[TriLUG] Curious

William Sutton william at trilug.org
Mon Oct 27 09:12:56 EDT 2014


Interesting to read this.  I went to a Puppet camp some months ago after 
spending 6 months migrating our CFEngine 2 configuration to CFEngine 3. 
So far that's my only configuration management experience.

The good:
Puppet does guarantee that it reaches a final known (and knowable) state. 
CFE doesn't.  It just keeps rerunning the ruleset until it thinks it got 
the right answer.

CF Engine is client-based, so each machine processes its ruleset, leaving 
the server (policy hub in CFE-speak) relatively bored.


The bad:
CFE and Puppet have similar, but not identical rule language.  Sort of 
like how Perl and C have similar syntax, but not identical.

Puppet is policy-server-based.  For any number of client machines, you may 
have to have a cluster of Puppet policy servers to handle what they openly 
referred to as the "thundering herd" (self-DDoS, if you ask me) problem.
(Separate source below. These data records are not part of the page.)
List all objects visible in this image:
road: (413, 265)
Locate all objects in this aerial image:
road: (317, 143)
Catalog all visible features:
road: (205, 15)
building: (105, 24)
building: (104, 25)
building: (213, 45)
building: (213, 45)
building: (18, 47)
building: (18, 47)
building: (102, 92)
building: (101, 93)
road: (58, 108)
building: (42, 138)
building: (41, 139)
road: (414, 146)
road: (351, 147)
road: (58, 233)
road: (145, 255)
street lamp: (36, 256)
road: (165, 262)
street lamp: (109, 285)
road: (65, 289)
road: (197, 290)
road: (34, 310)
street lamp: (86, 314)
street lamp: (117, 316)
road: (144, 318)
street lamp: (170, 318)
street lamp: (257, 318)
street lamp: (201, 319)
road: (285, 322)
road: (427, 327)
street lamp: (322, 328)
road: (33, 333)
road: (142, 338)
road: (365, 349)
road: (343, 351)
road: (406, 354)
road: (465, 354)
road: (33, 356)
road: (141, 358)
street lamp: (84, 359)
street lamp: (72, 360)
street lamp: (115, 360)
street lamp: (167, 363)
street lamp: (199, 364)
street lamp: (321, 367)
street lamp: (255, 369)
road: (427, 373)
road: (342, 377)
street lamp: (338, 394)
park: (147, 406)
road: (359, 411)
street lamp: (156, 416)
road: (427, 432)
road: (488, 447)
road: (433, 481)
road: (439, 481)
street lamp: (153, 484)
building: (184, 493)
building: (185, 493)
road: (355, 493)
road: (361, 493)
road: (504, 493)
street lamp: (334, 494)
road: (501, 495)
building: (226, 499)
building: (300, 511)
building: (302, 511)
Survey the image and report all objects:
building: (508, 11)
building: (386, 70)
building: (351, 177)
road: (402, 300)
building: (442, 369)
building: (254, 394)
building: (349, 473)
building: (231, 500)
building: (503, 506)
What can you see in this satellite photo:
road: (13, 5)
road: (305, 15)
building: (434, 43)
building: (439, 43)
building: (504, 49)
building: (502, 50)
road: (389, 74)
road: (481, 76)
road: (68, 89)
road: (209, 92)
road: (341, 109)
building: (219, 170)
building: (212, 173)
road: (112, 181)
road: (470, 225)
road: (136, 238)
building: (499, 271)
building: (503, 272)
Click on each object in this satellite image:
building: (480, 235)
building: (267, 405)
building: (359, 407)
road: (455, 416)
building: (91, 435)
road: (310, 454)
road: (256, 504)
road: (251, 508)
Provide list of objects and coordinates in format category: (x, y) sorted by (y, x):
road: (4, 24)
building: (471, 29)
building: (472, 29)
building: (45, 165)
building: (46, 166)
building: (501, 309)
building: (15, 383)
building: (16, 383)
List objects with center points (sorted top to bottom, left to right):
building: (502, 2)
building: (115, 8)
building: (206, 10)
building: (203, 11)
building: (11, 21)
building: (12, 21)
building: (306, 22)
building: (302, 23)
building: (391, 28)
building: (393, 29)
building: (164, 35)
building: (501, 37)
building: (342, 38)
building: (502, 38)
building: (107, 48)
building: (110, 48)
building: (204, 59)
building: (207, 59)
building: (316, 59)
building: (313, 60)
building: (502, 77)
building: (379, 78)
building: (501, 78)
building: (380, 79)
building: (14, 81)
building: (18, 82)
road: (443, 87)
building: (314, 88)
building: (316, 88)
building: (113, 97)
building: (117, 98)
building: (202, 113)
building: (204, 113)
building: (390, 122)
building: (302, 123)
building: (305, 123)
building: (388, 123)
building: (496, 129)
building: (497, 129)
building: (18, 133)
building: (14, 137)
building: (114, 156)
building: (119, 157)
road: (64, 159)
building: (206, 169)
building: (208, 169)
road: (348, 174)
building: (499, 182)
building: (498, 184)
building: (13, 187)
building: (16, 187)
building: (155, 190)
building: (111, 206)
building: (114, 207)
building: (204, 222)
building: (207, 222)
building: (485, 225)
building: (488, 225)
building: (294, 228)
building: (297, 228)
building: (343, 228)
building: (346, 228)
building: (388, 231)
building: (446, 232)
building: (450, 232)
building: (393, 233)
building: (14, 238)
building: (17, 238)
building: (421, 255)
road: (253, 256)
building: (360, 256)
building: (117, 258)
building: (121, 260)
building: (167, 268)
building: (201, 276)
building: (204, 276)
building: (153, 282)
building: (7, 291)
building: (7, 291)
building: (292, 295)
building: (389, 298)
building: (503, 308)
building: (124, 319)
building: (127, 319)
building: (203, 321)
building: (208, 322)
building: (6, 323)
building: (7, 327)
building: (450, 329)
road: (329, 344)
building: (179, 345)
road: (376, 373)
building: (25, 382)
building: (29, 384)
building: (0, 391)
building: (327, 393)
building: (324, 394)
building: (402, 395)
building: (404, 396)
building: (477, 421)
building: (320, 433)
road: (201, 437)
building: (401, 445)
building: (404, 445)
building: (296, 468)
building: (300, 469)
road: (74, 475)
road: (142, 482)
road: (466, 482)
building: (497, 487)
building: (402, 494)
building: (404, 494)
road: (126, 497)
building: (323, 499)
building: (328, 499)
Puppet may have a final dependency list, but as Igor pointed out, you have 
to spell it out in your ruleset.

OTOH, with CFEngine, you may never know if you got there.  CFE keeps 
iterating until it thinks it found the answer--sort of like your co-worker 
who keeps telling the boss something until he thinks he said the right 
thing.

Moreover, CFE evaluates and caches variables.  Sometimes, it doesn't 
evaluate the variable at all.  That's a problem when the variable is used 
in filesystem path expansion.  It's a crisis when it nukes the contents of 
your resolv.conf file.

Also on the minus side for CFE--they routinely have bugs that haven't been 
fixed.  I actually ranted for 5-10 minutes on their Freenode IRC channel 
about how crummy it was, and its biggest supporters, while conceding that 
it was pretty crummy, argued that it wasn't as bad as it could be.

--

I'm going to have to look at saltstack given Matt's high praise.  There 
are some cool looking things about Puppet, but also some things that make 
me twitch a bit.  As far as CFEngine goes, I've seen both v2 and v3 
(which, incidentally, are syntactically different; sufficiently so to hurt 
your brain), and while I can (usually) make it do what I need, it has its 
own deficiencies.

William Sutton

On Sun, 26 Oct 2014, Igor Partola wrote:

> Puppet being morse code centric sounds about right. It is its own language, has its own client/server setup yet can be run without it, has a specific file layout you have to follow... It is confusing and weird. I use it because it gets the job done and because I have not yet figured out how to use Ansible :)
>
> There are some great things about puppet:
>
> - Has basic built in types that are idempotent. This is huge. I don't want to reinvent this, and here Puppet delivers.
>
> - It supports the right built-in types: package, file, service, user, crontab.
>
> - Extensive library of good modules to control things like Postgres, Redis, MySQL, MongoDB, etc.
>
> - It works when done right.
>
> The bad:
>
> - The language is confusing. Includes, imports, etc. suck. Creating dependence is confusing and can be repetitive.
>
> - It is much too slow for what it does. Basic package installation is done one at a time. Some really simple manifests that would take 5 seconds to run by hand, take minutes.
>
> - Too many obscure features. The docs literally have things like "we just released this feature, but don't use it. It's a bad idea."
>
> - Errors cascade, but there is now way to tell puppet to stop on errors. This way if installing MySQL fails, it will attempt to do other unrelated tasks instead of saying "ok fix the MySQL thing first ".
>
> In conclusion, I am not converting any existing projects from Puppet to anything else, but I am looking at alternatives.